Six years ago, almost to the month, on the shores of Musqueam Creek, then-Environment Minister Barry Penner made a series of promises as part of the Provincial Water Plan, Living Water Smart. Many of those promises never came to fruition, but the flagship of that plan was to modernize the over 100-year-old B.C. Water Act.
The Water Act was a relic from a bygone era when the province was largely focused on settlers, miners, and loggers. Creating certainty for investment to kick-start a resource-based economy was top priority.
Fast-forward 100 years and the province is certainly a different place -- one of high rises, high tech and increasingly high tides. Water is acknowledged by almost all sectors, and certainly across the full political spectrum, as critical to our future. Citizens get it, the media get it, the bureaucrats get it. Now politicians are getting it, too.
After an exhaustive -- and exhausting -- six-year consultation and engagement odyssey, the Water Act modernization process is now complete. Bill 18 was passed into law this week and a new B.C. Water Sustainability Act has arrived. While this is certainly a good step forward, the question remains: is this Act really something modern with the promise of sustainability at its core?
The new Act is a big and complicated piece of legislation. So it's not surprising that there is some good, bad, and a little ugly as part of the package. The province did get a few things right, including groundwater licensing, improved water planning, and critical attention to environmental flows as a priority.
Last summer's controversy around Nestlé pumping tons of water at no cost and selling it back to us in bottles symbolized the exclamation point on the failure of the previous water laws. Groundwater licensing is long overdue and, with the new Act, the government can now move forward with managing water as one critical resource -- both above and below ground.
Another important aspect of the Act is its the potential for delegating or sharing responsibilities with regional watershed entities that might better understand local needs in areas where water conflicts or ecosystem risks exist.
The protection of environmental flows to keep fish alive and thriving is a prominent theme that runs throughout the Act, and represents a major improvement from its predecessor. Not only will decision makers be required to consider environmental flows and other critical water "objectives" related to quality, quantity, and ecosystem health as part of future allocation decisions, they will also have legal tools to ensure that minimum thresholds in our rivers trump existing water rights.
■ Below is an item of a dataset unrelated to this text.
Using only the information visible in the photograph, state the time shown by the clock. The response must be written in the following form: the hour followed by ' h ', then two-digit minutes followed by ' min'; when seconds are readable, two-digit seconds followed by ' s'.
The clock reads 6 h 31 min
Keeping enough water in place to ensure fish survive and watersheds can function is a fundamental hallmark of any modern water law.
The big missed opportunity would have been moving past the archaic "first-in-time, first-in-right" priority system and embedding the public trust doctrine. The public trust would make it absolutely clear that government is only the custodian of the province's fresh water, holding it in trust for its citizens and generations to come. Providing a clear signal for this in the legislation would have ensured no decisions could degrade or undermine the health and function of B.C.'s fresh water. By providing independent oversight and robust mechanisms for citizens and communities to play a more direct role in decisions that affect us all, B.C. would have jumped to the front of the queue of modern and sustainable water law, and could have become a national -- and potentially even global -- leader.
Yet, there are still many uncertainties regarding this Act since many of the critical details about thresholds and triggers still need to be worked out in the regulation development phase. This will likely take another three to five years, but from what we have seen so far, the province is generally on the right track.
So, at the end of this long and sometimes upstream paddle are British Columbians getting a modern and sustainable water act? Early signs point to yes.
The Act signals a fresh approach based more on stewardship and protection than simply on rules for resource extraction. But, as with all things that really matter, we must remain vigilant. Government should find the resources to turn concepts into action, and continue its commitment to open, transparent dialogue as vital details are worked out in regulations.
And, all of us must become architects of our sustainable water future by ensuring our leaders keep their promises -- with meaning and actions to match their words.
Oliver M. Brandes is the co-director of the POLIS Project on Ecological Governance, based at the University of Victoria's Centre for Global Studies, and leads the POLIS Water Sustainability Project. He is a lead author of the recent report "A Blueprint for Watershed Governance in British Columbia."